Lecture

Lokally Compact Groups

Winter term 2024/25

Course Locally Compact Groups
Locally compact groups are topological groups, i.e. groups which carry a topology such that multiplication and inversion are continuous maps. They play a role in different areas of mathematics such as geometry, geometric group theory, Lie theory, operator theory or harmonic analysis. We first study general topics in topological groups such as subgroups, quotients, connectedness, and actions. Then we consider profinite groups and van Dantzig's theorem. After this we turn to the more advanced structure theory. We will introduce the Haar integral and use it to prove the Peter-Weyl theorem about the structure of compact groups. In the last part of the course we will consider Pontrjagin-Van Kampen duality of compact and locally compact abelian groups.

Audience: The course is aimed at advanced BSC students and MSC students. The topic is well suitable for a master's thesis (or a bachlor's thesis).

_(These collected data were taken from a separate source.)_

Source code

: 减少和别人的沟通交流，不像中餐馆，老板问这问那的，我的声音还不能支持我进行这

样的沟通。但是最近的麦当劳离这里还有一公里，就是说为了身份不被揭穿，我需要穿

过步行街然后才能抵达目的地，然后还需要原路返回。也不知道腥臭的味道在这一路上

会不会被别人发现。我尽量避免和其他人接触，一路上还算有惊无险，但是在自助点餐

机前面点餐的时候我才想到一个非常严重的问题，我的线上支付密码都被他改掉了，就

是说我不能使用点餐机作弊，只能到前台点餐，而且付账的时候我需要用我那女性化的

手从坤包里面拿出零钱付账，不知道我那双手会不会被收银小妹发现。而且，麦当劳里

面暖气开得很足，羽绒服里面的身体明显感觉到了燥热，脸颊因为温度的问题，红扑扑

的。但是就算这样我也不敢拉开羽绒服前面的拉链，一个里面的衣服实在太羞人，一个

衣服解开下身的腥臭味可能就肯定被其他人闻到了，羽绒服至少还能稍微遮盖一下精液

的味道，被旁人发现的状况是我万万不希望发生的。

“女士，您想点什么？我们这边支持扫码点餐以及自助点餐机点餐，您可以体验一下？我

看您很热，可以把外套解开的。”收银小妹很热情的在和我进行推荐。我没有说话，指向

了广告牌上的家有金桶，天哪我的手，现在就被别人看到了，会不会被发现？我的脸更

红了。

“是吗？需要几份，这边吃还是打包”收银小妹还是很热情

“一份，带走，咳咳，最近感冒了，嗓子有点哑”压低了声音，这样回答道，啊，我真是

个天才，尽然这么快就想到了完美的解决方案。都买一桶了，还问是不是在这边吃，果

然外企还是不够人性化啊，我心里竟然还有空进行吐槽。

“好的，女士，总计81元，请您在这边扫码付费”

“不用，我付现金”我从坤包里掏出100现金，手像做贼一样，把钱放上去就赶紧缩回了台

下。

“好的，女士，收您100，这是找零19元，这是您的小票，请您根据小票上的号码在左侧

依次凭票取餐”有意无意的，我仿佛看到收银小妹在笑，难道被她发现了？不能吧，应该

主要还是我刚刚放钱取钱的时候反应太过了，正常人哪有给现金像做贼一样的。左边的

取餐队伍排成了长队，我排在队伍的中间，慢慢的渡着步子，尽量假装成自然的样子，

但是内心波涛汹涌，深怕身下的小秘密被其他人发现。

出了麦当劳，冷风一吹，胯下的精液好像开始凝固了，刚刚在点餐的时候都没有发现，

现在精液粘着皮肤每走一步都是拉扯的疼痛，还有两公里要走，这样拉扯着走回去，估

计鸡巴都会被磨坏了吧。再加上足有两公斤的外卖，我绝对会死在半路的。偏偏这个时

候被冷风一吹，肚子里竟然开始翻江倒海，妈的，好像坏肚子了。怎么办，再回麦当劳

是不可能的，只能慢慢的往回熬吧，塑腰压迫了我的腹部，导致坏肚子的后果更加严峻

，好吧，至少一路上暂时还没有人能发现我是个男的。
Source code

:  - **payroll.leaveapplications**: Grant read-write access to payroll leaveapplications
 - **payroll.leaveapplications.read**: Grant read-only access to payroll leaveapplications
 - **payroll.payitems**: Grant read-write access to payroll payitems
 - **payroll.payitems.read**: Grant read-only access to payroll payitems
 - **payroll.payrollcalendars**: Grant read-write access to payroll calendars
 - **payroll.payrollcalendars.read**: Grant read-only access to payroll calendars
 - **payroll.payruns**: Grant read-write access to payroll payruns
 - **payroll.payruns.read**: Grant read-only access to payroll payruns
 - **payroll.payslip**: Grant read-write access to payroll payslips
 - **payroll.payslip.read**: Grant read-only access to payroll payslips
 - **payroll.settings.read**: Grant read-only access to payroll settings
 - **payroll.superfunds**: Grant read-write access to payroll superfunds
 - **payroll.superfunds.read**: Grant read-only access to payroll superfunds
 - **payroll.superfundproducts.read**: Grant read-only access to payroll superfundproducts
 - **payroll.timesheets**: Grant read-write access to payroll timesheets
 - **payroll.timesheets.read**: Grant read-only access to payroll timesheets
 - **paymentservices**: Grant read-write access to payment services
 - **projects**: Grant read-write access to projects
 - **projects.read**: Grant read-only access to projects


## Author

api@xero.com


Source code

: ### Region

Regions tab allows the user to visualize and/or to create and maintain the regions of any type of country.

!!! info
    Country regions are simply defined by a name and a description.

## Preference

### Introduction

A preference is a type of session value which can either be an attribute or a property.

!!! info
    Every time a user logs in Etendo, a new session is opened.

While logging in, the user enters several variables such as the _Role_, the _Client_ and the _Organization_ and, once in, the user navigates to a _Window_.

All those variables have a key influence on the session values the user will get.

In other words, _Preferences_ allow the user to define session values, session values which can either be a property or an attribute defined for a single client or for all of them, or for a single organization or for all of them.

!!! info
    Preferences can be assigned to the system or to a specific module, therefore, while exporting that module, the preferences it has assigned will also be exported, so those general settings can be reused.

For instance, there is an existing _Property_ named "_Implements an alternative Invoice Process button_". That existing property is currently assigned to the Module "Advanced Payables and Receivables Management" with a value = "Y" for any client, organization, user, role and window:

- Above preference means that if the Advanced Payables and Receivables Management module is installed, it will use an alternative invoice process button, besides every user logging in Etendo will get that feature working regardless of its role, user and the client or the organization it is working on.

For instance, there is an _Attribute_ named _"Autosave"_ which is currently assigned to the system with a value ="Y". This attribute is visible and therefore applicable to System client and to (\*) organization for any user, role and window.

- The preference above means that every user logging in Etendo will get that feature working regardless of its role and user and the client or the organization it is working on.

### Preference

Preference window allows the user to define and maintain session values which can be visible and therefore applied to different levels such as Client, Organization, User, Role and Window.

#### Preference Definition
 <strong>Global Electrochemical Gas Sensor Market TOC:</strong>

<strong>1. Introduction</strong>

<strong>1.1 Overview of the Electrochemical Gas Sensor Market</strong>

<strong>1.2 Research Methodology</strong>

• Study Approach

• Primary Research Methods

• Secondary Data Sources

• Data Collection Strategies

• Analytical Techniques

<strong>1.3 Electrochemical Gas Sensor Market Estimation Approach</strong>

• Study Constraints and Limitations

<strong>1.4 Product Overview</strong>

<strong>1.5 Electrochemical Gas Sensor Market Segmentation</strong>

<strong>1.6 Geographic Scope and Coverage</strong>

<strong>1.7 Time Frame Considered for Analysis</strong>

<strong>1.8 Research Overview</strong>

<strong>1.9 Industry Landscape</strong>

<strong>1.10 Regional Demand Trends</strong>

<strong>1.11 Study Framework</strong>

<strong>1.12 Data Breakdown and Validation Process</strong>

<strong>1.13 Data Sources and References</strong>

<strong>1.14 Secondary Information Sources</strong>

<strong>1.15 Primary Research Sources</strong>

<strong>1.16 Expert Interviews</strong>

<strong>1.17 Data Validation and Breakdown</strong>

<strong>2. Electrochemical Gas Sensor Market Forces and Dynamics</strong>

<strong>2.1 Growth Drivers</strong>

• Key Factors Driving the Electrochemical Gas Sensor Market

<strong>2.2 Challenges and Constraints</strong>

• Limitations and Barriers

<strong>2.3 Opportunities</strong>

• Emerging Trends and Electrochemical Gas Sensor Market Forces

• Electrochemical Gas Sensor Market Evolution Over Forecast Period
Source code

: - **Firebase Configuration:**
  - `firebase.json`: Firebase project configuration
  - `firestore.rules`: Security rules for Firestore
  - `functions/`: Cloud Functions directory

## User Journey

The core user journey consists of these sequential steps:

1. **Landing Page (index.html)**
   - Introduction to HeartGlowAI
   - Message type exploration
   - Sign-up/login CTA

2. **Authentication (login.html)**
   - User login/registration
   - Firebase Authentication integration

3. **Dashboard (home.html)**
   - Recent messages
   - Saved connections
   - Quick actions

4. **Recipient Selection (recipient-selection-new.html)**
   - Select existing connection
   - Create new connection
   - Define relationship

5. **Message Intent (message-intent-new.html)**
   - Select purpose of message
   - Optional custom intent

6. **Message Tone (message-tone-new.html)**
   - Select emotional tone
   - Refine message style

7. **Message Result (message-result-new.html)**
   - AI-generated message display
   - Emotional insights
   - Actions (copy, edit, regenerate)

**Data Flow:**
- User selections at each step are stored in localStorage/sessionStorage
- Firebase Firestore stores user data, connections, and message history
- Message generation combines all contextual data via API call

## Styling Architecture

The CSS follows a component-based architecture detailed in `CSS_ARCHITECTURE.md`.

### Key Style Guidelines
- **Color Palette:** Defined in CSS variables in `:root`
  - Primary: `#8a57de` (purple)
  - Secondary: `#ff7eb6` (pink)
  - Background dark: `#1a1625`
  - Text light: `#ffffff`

Prerequisites: Basic algebra (groups, rings, vector spaces and modules) and a solid background in point-set topology (as covered in the course Grundlagen der Analysis, Topologie und Geometrie). Knowledge about Lie groups or functional analysis is certainly helpful, but not required for this course.

The class takes place on Tuesday and Friday 8:15 - 10:00 Uhr in lecture room M4. We begin on Tuesday Di 8.10.2024 at 8:15. We have set up a course in the Learnweb for the class and the tutorial. The Learnweb key will be anounced in the class.

There will be a weekly tutorial for the class. It is essential that you participate actively in the tutorial and that you do the homework problems. The date for the tutorial will be fixed during the first week of classes.

Literature

Außenhofer, Dikranjan, Giordano Bruno, Topological groups and the Pontryagin-van Kampen duality
Deitmar, Echterhoff, Principles of harmonic analysis
Dugundji, Topology
Hewitt, Ross, Abstract harmonic analysis I
Hofmann, Morris, The structure of compact groups
Hofmann, Morris, The Lie theory of connected pro-Lie groups
Stroppel, Locally compact groups
Wilson, Profinite groups